Pochi mesi, tanti errori Delusi da Galimberti

La Prealpina - 02/02/2017

 

di Roberto Leonardi*

Se il sindaco di Varese, dopo pochi mesi dal suo insediamento, è solo all’ottantesimo posto nella graduatoria del Sole24Ore, forse è un primo segnale della fine di un’illusione politica alimentata da una campagna elettorale incentrata sulle promesse e su ritornelli di rinnovamento che hanno fatto centro, complice l’astensione di metà degli aventi diritto di voto, in un momento storico in cui era forte e anche naturale la voglia di cambiamento. Tuttavia, dopo solo otto mesi, Varese rimpiange l’autorevolezza e la solidità di altri tempi e desidera dalla politica un vero progetto per la città che oggi con l’attuale Giunta non c’è. Provando a riflettere su questa prima fase del mandato, possiamo dire che il sindaco Galimberti abbia fatto più errori in pochi mesi rispetto al centrodestra in 23 anni e questo anche perché “solo chi fa rischia di sbagliare” e siccome fa tutto il sindaco ( e questo è già uno sbaglio) gli errori sono tanti e tutti suoi. È palese che la Giunta sia lui e solo lui, mentre gli assessori sono per lo più ignoti.

Gli errori politici sono tanti, dall’accordo con la Lega civica, alle nomine nelle società partecipate nel rispetto di tale accordo; dal silenzio assordante sul caso Molina, all’ordinanza anti botti e a quella anti bivacco, prive di qualunque effettività e di qualunque possibilità di essere eseguite; da una riforma in aumento delle tariffe con contestuale riduzione dei servizi scolastici, che ha già messo sul piede di guerra il mondo delle associazioni dei genitori, al tema dei parcheggi gratuiti in pausa pranzo nelle vie dove non serve, fino alla vicenda del finanziamento del progetto stazioni o ancora al caso Aspem reti del quale seguiremo gli sviluppi.

Quanto al finanziamento del progetto stazioni, mi pare il caso più lampante di una Giunta che vuole solo apparire, avendo affermato a gran voce all’inizio dell’anno che Varese aveva vinto il bando per la riqualificazione delle periferie e che la befana aveva portato 18 miliardi di euro a Varese per il progetto stazioni.

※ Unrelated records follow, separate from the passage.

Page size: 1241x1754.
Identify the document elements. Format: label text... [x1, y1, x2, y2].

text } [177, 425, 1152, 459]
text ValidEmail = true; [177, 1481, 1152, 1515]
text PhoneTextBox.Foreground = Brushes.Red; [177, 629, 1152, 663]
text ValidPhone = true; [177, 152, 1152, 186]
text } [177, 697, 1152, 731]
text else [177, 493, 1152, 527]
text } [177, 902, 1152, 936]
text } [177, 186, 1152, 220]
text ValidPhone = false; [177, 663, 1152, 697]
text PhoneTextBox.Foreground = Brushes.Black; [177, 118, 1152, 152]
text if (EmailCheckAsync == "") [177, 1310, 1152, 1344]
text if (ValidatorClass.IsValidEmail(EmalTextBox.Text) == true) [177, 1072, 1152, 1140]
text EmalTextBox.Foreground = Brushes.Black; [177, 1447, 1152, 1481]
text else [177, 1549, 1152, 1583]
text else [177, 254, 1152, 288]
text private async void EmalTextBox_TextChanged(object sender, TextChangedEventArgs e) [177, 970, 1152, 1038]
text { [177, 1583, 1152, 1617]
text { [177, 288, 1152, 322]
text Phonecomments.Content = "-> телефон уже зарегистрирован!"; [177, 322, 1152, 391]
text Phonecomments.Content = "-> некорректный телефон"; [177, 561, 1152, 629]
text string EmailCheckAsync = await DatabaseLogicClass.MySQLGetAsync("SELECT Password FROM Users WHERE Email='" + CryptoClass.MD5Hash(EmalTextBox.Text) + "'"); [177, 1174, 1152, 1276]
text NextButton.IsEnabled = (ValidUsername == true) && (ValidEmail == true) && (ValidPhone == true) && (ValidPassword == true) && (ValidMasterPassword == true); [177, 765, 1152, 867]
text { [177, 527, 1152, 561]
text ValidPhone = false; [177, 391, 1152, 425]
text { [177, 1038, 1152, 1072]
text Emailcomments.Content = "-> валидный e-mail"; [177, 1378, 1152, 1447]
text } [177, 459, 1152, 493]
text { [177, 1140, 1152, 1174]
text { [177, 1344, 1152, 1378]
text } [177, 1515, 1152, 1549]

In realtà Varese è arrivata al sessantunesimo posto su 120 e solo i primi 24 hanno vinto il bando, mentre gli altri forse saranno finanziati con risorse successivamente disponibili. Nel frattempo chissà quanti nuovi governi vedremo, a quanti congressi e scissioni nel Pd assisteremo, quante incomprensioni tra esponenti dem locali faranno tremare la terra sotto i piedi della giunta varesina, quanti nuovi commi di leggi di bilancio e di stabilità verranno approvati, chissà quante nuove emergenze e quante nuove bacchettate europee ci saranno prima di arrivare a quelle «risorse successivamente disponibili». Intanto, in città, il malcontento aumenta, la maggioranza scricchiola e alcuni assessori scalpitano. Come il vicesindaco Zanzi, sempre più spesso in prima fila al posto di Galimberti e che ha minacciato di dimettersi per il taglio dei cedri di Bosto e Sangallo fatto a sua insaputa.